Techniques

Our Immigrant Persimmon

The two types of persimmon you’re likely to see in your grocery store are both varieties of a single foreign persimmon known as oriental persimmon.

By The Editors


Published on October 3, 2001

Because American persimmons do not fully ripen off the tree, and because, when truly ripe, they're too squishy to be shipped, they're rarely sold commercially. The two types of persimmon you're likely to see in your grocery store—the acorn-shaped hachiya and the squat fuyu, which looks like a tomato—are both varieties of a single foreign persimmon called Diospyros kaki, also known as oriental persimmon. _Diospyros kaki _is originally from China and has long been popular there as well as in Japan, Korea (where it's practically the national fruit), and Italy; for the past hundred years, it has been cultivated in California, and is sold throughout the country from mid-October through December. (Chilean persimmons are sometimes available from April through May.)

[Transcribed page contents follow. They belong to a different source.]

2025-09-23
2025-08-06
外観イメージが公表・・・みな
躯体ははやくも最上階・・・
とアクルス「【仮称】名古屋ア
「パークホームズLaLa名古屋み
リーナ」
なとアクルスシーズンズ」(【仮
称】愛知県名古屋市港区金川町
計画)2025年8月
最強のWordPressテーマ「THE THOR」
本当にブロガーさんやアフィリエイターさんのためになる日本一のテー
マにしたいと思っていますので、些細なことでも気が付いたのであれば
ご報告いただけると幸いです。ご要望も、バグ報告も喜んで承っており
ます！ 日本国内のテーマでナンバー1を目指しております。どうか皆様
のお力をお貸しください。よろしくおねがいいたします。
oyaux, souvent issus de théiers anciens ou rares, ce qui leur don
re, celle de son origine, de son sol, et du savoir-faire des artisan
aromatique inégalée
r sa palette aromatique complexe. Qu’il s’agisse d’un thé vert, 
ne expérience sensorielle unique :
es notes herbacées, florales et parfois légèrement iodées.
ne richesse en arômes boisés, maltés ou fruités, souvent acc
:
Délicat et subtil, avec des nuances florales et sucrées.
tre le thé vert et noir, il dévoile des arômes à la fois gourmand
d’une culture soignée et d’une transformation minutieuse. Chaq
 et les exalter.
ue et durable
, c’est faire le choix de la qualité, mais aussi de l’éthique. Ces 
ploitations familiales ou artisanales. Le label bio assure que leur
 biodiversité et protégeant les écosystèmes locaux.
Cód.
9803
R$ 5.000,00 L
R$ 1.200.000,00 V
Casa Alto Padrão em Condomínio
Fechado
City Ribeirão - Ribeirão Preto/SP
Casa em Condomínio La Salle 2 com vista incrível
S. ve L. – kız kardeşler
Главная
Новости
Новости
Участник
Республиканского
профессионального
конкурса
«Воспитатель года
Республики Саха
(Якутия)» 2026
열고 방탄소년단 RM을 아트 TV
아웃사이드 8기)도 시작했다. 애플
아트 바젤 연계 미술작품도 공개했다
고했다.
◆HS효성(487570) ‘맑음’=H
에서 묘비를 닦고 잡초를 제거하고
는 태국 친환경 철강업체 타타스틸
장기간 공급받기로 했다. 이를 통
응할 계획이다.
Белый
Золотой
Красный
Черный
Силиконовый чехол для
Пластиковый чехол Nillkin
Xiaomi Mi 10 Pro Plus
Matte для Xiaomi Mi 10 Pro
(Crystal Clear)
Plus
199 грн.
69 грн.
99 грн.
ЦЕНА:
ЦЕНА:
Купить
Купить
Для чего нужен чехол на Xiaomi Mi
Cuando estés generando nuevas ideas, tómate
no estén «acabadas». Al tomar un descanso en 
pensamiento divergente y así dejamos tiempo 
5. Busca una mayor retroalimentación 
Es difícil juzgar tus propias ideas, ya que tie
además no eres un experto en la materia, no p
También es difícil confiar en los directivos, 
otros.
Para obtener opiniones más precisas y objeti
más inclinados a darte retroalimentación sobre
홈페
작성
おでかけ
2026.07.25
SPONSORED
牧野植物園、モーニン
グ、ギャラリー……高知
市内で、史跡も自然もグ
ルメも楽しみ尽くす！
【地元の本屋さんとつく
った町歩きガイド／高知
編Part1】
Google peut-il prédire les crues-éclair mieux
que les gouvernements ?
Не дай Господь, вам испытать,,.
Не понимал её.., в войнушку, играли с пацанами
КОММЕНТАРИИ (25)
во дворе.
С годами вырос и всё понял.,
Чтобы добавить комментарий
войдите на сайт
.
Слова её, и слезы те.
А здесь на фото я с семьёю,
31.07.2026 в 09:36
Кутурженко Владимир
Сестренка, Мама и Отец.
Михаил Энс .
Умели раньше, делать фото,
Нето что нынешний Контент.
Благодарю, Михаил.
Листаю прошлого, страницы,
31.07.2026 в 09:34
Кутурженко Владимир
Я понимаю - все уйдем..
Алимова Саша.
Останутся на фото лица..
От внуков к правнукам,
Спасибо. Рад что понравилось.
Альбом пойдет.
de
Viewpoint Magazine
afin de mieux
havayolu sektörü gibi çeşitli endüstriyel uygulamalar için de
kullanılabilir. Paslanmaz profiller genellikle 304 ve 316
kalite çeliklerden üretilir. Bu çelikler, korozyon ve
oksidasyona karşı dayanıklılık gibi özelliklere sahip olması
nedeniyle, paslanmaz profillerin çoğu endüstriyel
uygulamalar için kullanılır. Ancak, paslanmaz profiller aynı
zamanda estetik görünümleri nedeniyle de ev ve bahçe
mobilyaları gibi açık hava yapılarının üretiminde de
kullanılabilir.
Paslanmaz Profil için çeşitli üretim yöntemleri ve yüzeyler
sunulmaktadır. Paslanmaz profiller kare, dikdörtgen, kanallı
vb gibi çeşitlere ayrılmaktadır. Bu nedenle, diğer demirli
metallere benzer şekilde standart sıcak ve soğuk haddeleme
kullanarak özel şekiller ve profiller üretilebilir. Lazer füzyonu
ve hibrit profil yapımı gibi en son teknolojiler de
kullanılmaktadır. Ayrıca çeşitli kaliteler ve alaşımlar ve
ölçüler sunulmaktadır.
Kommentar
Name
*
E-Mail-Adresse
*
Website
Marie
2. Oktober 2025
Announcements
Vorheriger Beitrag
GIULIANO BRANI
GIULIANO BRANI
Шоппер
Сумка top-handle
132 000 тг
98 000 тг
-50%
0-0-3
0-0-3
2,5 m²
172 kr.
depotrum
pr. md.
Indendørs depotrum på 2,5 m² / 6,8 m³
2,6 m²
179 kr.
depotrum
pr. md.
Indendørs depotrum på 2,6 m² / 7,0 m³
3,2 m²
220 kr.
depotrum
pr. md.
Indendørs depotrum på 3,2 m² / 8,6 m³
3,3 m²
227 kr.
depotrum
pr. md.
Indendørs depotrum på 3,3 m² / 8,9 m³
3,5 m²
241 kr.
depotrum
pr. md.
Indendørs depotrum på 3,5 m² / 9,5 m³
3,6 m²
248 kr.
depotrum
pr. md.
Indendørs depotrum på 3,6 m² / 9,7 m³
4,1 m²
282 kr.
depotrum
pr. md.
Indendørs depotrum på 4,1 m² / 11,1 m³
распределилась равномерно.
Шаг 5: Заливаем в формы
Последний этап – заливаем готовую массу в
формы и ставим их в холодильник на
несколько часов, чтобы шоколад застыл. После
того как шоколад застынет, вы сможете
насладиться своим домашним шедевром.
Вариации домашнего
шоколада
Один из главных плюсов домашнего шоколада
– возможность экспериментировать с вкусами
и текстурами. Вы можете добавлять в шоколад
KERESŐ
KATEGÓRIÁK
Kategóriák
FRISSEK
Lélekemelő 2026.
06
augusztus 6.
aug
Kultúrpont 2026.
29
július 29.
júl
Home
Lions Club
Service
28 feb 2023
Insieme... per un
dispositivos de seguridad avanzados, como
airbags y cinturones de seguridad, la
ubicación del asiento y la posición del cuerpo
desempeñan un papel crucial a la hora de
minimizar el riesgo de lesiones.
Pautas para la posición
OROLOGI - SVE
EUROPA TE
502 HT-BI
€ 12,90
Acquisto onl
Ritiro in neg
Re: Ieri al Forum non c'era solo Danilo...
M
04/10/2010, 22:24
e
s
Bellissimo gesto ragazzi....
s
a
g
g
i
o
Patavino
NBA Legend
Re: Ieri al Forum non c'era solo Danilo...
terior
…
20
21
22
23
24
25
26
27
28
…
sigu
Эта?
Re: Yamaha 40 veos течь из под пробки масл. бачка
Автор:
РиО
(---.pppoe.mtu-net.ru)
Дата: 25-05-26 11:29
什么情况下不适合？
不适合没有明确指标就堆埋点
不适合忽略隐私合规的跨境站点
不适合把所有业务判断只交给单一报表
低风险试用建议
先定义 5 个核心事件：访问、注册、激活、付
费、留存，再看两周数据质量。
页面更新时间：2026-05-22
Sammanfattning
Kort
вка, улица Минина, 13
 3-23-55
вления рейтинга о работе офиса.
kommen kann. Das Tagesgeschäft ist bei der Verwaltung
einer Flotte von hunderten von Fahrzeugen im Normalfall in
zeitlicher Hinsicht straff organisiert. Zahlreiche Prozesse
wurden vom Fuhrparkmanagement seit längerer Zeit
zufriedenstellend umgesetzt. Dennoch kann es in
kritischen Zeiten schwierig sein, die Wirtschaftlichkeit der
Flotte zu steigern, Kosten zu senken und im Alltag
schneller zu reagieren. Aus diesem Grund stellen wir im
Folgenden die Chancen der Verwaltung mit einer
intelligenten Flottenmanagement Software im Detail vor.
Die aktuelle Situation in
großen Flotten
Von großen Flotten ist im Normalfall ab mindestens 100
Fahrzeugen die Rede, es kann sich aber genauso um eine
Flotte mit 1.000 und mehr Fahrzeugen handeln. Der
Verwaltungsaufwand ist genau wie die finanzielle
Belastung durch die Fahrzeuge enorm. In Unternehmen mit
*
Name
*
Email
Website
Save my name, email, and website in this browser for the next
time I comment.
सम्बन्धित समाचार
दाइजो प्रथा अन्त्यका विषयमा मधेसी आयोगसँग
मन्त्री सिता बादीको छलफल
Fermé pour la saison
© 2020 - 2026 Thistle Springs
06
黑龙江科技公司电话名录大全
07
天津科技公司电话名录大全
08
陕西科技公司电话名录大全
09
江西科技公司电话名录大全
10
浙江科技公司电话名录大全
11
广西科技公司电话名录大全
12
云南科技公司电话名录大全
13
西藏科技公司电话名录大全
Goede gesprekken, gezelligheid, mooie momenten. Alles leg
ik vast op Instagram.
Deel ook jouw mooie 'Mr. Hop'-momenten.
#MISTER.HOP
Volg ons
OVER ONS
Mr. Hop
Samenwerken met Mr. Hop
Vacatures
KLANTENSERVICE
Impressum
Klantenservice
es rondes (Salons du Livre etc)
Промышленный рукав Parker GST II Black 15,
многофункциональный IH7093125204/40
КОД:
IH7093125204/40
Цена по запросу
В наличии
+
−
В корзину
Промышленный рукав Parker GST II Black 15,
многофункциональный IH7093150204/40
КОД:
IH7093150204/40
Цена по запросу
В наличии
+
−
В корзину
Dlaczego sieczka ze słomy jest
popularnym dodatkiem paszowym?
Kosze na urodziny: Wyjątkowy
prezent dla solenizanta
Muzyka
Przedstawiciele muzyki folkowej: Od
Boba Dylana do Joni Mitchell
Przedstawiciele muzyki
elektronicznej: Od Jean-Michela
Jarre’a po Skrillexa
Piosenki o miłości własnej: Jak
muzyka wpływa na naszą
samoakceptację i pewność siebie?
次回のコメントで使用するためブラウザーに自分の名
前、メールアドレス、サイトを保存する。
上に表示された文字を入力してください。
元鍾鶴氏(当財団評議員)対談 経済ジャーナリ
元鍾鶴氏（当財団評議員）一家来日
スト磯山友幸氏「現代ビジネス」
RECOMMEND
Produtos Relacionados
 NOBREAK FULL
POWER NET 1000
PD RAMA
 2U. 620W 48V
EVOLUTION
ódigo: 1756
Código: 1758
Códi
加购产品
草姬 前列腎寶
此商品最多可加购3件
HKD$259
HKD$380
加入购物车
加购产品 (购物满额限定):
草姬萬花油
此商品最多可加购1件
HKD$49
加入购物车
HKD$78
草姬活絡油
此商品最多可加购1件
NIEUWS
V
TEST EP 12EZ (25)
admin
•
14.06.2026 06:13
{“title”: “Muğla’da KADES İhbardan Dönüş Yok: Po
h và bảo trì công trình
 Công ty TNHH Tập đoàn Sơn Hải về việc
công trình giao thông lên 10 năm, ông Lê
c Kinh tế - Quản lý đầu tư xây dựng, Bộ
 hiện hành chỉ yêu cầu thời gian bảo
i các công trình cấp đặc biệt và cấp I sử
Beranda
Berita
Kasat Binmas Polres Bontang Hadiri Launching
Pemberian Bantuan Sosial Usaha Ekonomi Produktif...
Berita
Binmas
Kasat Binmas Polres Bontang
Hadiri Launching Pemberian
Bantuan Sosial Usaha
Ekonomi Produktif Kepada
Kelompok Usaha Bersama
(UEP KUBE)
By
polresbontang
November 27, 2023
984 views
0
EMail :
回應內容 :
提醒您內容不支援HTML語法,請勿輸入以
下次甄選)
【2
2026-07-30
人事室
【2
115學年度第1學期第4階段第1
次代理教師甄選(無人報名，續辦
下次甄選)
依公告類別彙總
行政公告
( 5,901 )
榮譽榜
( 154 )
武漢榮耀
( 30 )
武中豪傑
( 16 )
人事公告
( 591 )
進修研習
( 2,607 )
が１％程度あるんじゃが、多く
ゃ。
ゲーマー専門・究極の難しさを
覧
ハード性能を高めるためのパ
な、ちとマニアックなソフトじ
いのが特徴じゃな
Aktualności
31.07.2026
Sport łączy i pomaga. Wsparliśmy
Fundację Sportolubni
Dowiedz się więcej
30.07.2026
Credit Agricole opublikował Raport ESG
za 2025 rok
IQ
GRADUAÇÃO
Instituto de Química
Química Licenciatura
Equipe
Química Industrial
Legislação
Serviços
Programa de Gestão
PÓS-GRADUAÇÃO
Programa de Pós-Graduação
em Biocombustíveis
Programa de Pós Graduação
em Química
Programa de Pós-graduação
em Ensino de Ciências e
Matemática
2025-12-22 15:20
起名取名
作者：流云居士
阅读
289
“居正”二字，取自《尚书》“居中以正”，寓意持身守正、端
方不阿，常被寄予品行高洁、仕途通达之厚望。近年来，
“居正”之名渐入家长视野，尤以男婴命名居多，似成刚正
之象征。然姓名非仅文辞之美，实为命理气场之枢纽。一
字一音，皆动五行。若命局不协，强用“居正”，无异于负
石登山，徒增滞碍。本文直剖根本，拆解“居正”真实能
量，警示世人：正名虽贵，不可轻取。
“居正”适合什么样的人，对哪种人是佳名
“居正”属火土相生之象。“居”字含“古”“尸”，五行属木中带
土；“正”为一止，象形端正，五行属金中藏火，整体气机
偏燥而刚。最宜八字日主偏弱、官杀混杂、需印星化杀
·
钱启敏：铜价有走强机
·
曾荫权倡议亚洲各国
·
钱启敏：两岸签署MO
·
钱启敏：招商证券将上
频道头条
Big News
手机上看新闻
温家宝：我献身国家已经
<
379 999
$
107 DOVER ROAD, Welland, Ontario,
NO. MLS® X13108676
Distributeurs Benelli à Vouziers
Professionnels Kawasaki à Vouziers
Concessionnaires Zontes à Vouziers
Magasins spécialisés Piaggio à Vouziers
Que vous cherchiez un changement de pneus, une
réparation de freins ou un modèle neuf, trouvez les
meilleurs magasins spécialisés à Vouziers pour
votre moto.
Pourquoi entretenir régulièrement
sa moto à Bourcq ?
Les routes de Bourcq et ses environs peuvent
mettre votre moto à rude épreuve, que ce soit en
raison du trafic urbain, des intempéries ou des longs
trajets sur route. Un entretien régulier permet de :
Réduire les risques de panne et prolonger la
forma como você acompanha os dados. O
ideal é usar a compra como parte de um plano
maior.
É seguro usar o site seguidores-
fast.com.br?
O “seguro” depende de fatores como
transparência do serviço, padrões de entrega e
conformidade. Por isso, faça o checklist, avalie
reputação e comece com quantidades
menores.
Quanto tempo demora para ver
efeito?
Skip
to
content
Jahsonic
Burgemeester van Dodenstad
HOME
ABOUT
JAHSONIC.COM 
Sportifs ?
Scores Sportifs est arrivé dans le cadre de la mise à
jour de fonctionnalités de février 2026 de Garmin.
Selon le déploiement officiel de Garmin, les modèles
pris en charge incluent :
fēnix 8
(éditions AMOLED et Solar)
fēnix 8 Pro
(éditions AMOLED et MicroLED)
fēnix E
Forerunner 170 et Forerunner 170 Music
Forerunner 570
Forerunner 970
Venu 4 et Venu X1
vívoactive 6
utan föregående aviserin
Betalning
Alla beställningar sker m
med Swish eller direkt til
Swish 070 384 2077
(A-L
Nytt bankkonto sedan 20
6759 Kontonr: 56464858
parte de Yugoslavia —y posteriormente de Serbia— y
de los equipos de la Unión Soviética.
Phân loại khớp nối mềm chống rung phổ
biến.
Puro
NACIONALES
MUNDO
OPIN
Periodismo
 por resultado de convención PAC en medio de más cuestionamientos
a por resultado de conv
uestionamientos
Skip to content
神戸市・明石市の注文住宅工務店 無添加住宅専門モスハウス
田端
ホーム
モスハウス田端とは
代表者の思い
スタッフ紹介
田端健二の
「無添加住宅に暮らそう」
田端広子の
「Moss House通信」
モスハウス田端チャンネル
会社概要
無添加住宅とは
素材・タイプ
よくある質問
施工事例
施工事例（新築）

Like American persimmons, hachiyas are extremely astringent when underripe; one bite, and you'll be unhappily puckering for minutes. (Unlike the natives, though, they do completely ripen off the tree.) Hachiyas are ready to eat when their skins have turned flame orange and translucent and the flesh within has softened into jelly; when ripe, they look and feel like gorgeous, delicate little water balloons and are honey-sweet, juicy, and loaded with vitamins A and C. The fuyu, on the other hand, is totally without astringency. Even when fully ripe—its color will be a rich apricot—it has a crisp yet silky texture, something like that of a firm papaya. The fuyu is also sweet but less cloyingly so than the hachiya, and its flesh has nuances of plum and peach. Neither type has seeds, as a rule, and both can be peeled and eaten just as they are or used in simple desserts or side dishes. A few suggestions:

• Freeze a hachiya persimmon; then let it thaw for 3 to 4 hours in the refrigerator. Put it, stem end down, on a plate, and, with a knife, slit the skin in sections from pointed tip down to stem, peel it back, and eat the "instant sorbet" inside.

• Peel back the skin of a ripe hachiya as described above, and pour creme fraiche or cream over it—and then maple syrup.

• Braise fuyus instead of apples with pork.

• Add peeled, sliced fuyus to fruit salad.